While tree skiing is rarely mentioned in trip reports from Belleayre, you’d be surprised how good the woods are after a nice dump. In addition to the marked glades alongside the Super Chief and Tomahawk quads, the west side of Dot Nebel is a pitch-perfect woods run that practically no one bothers to venture into. In fact, between most of the upper mountain trails you can sniff out short tree shots that provide lots of sweet low-angle powder turns. If you’re feeling more adventurous, traverse uphill or take the “Belleayre Beast” to Cathedral Glen — recently voted one of the Top Ten expert glades in the East by Snow East Magazine — for a little Mad River Glen in the Catskills.
For decades, perplexed visitors have scratched their heads and wondered why trail designers plopped a set of buildings, a large access road, and several parking lots at mid-mountain. The answer is actually simple. When Belleayre Mountain became a ski center in 1949 with the very first chairlift in New York State, artificial snowmaking still hadn’t been invented. Thus, it made sense to put a main base lodge there to give skiers easy access to the upper terrain, which held the best snow. Unfortunately, it basically cut a 2,000-foot mountain in half and segmented the vertical drop.
Belleayre is still waiting on a long-awaited expansion plan that would add new intermediate and advanced trails on the eastern side of the property, an expanded and renovated base area, along with a combination of high-speed lifts or a detachable gondola/chairlift hybrid that would increase the area’s continuous vertical to almost 2,000 feet.
Plans are also afoot to annex the former Highmount ski area directly next door on the far skier’s left of the state property (just a short walk from the newly opened Deer Run trail). For those unaware of it, Highmount is a dream come true for any self-respecting lost ski-area fanatic. Poking around the abandoned base area and peering through the windows of the buildings, curious trespassers will discover a creepy ski ghost town reminiscent of Mittersill at Cannon Mountain, New Hampshire. Closed since the end of the 1993 season, it appears as if employees just got up and left, and forgot to vacate the premises.
My last visit there, I saw an entire rental department filled with vintage skis, boots, and poles from the 1980s, a vintage Tucker Snocat rusting away in the weeds, season passes laying on desks in the administrative offices, trail reports from the final day of operation, brochures, stickers, and a final ironic farewell from the management posted on the wall near the ticket booths: “Hope You Had A Great Season! See You Next Year!”
There’s nothing sadder than an abandoned ski area, but Highmount is a particular sore spot for me. With a continuous vertical of 1,050 feet, the pitch is more sustained than at Belleayre, and the undulating, twisting intermediate trails, particularly the ones alongside the old Mueller double chair, are great fun. It’d be a welcome addition to Belleayre.
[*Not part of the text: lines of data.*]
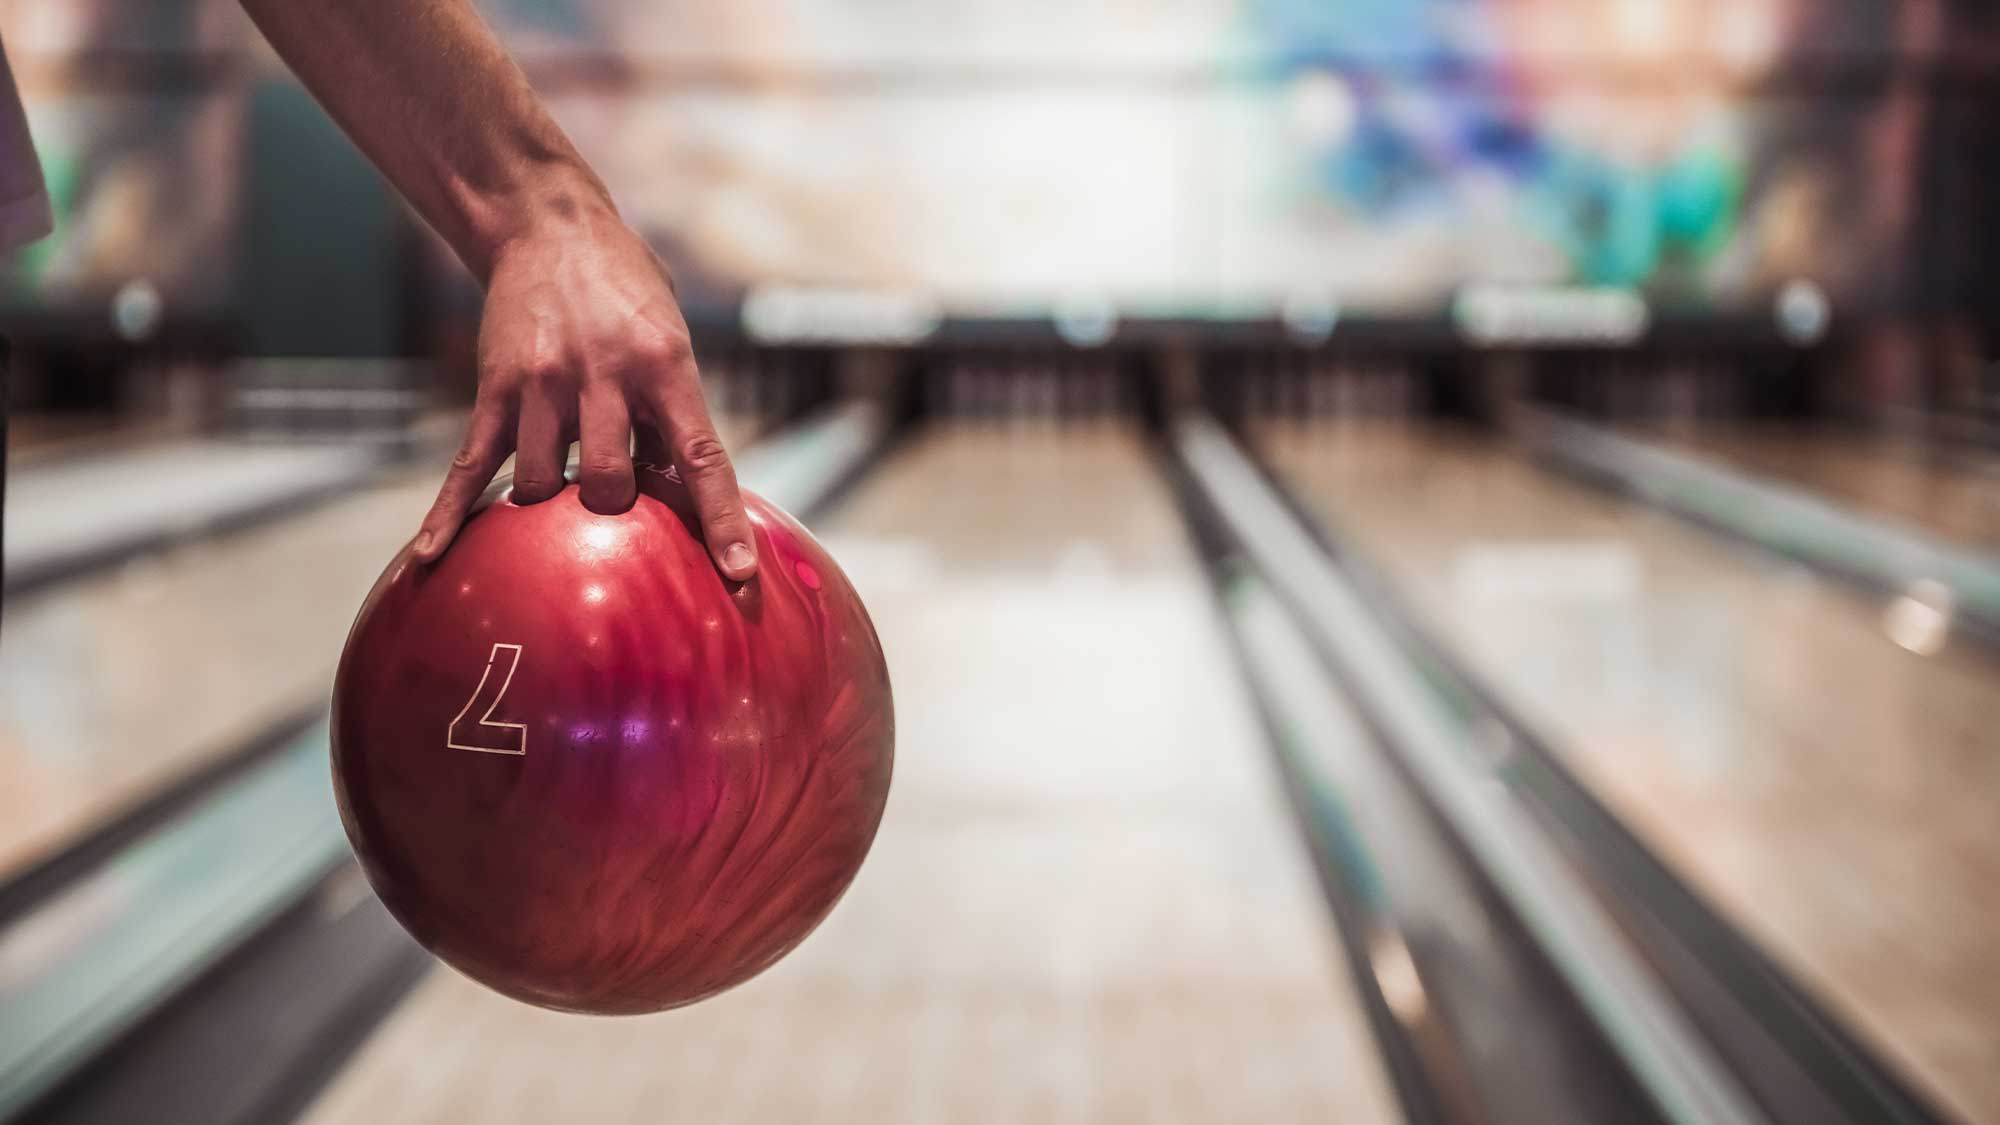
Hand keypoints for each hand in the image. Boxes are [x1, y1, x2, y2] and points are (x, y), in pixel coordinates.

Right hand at [410, 206, 756, 580]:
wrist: (549, 227)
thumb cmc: (626, 291)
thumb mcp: (671, 339)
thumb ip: (675, 412)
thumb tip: (678, 492)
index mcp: (665, 365)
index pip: (701, 456)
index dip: (721, 518)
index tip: (738, 571)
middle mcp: (603, 376)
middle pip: (610, 485)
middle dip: (616, 508)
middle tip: (616, 494)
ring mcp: (543, 384)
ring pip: (543, 486)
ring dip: (554, 505)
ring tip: (562, 483)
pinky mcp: (495, 389)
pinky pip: (472, 464)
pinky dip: (451, 515)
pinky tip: (431, 556)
I’ve got Jamesdeluxe to thank for turning me on to Belleayre in particular and the Catskills in general. Last season was another year that was loaded with hardship for eastern skiers, especially in New York. At the end of January we skied a day at Belleayre after an UGLY weather event. Mountain ops made an interesting decision to concentrate all their snowmaking firepower onto a few expert runs including Winnesook and Tongora. While it wasn’t a ton of variety, there was excellent manmade on two challenging trails, that kept us going all day long.
Don’t forget those great runs down Cathedral Glen. With only 46 inches of natural snow and at least two rain/freeze events, it still skied like velvet.